TASK DIRECTIONS -
Return, from the listing below, each line where the word "neck" appears.

DATA TO USE -
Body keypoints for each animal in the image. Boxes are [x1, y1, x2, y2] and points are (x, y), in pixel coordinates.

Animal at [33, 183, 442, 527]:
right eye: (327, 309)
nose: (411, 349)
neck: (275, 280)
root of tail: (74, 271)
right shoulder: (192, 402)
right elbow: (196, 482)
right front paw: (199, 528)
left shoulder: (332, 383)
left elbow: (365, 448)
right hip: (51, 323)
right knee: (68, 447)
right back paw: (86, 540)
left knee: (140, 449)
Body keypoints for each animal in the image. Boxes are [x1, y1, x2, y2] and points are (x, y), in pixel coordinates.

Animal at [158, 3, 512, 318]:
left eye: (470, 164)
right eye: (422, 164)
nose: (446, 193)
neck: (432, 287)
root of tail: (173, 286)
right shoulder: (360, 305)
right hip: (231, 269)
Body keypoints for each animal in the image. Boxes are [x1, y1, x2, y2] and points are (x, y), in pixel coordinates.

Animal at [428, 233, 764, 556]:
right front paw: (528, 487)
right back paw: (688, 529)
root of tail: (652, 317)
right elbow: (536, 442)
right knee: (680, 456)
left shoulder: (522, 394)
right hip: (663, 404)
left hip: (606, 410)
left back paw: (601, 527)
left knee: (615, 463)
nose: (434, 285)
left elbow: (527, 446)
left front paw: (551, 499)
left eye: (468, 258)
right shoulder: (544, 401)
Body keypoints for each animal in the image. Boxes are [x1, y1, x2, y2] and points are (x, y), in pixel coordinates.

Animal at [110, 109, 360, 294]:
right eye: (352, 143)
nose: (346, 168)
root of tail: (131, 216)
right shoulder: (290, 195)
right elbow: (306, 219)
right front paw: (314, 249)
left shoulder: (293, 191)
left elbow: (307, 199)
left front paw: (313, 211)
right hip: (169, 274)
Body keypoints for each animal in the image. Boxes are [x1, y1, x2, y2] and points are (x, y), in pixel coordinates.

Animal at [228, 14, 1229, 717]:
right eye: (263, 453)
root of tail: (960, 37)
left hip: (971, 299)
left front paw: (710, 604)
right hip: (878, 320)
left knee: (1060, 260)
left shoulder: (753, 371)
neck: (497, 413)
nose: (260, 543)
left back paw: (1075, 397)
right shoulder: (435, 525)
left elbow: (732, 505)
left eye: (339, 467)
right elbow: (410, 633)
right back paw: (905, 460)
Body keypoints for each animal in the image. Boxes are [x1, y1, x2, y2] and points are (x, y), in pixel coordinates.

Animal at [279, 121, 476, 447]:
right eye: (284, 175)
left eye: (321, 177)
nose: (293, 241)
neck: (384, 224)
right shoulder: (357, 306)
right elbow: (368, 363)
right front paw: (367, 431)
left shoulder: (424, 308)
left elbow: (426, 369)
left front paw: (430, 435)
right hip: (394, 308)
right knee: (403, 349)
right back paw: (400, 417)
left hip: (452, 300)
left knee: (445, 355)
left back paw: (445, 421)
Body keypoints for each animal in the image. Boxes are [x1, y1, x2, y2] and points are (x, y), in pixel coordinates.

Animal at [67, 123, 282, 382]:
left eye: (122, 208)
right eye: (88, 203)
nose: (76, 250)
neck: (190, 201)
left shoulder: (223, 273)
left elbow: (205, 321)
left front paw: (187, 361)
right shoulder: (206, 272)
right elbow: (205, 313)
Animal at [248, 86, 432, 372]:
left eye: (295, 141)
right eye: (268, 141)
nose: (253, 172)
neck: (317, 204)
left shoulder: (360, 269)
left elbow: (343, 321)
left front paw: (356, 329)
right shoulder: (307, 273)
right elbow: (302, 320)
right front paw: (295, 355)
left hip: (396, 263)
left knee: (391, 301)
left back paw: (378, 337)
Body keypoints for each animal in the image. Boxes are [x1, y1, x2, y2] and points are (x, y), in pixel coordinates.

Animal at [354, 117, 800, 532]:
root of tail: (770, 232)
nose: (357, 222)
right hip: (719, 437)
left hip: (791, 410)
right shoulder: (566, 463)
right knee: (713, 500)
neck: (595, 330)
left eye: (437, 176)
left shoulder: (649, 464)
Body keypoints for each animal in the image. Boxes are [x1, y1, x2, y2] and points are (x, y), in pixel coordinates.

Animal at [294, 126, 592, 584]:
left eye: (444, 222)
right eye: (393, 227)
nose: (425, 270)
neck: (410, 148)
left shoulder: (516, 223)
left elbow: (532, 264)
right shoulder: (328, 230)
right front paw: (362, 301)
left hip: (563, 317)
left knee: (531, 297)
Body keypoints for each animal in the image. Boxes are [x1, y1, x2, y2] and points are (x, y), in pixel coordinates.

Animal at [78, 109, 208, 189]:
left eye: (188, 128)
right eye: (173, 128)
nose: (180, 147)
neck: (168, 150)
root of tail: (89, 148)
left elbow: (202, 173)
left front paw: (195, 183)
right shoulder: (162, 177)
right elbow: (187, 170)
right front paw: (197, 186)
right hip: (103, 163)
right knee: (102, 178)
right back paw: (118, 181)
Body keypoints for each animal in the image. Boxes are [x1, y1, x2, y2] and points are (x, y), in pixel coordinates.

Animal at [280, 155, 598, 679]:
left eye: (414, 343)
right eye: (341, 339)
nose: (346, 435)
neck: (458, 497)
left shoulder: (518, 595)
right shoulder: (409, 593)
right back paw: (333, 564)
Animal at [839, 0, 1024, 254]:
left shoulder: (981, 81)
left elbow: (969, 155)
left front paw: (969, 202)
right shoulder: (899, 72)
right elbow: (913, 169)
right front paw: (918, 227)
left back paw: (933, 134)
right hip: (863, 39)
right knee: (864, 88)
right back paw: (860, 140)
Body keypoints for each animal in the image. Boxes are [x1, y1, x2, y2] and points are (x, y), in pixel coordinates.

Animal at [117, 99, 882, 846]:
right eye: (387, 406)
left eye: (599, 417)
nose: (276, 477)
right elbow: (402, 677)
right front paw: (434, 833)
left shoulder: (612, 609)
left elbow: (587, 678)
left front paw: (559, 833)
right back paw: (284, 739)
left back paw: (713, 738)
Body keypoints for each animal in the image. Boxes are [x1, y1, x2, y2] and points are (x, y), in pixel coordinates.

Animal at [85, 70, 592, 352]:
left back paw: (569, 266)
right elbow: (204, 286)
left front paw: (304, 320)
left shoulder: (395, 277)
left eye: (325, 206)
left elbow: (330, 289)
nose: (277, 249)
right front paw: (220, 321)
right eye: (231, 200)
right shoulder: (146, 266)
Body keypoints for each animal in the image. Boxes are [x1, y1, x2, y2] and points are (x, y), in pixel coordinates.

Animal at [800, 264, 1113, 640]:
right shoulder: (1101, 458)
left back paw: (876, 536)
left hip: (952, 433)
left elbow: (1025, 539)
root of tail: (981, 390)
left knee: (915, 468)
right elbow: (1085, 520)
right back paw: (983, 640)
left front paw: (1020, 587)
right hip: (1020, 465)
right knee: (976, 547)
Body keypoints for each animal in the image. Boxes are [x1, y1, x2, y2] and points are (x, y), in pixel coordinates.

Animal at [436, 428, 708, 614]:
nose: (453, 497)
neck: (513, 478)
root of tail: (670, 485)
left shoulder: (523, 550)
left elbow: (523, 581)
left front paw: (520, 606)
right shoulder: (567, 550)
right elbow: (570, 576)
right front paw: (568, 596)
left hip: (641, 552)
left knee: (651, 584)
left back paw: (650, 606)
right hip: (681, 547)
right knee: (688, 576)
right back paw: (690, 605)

SOLUTION TO THIS TASK -
neck: (275, 280)
neck: (432, 287)
neck: (497, 413)
neck: (384, 224)
neck: (190, 201)
neck: (317, 204)
neck: (595, 330)
neck: (410, 148)
neck: (168, 150)
neck: (458, 497)
neck: (513, 478)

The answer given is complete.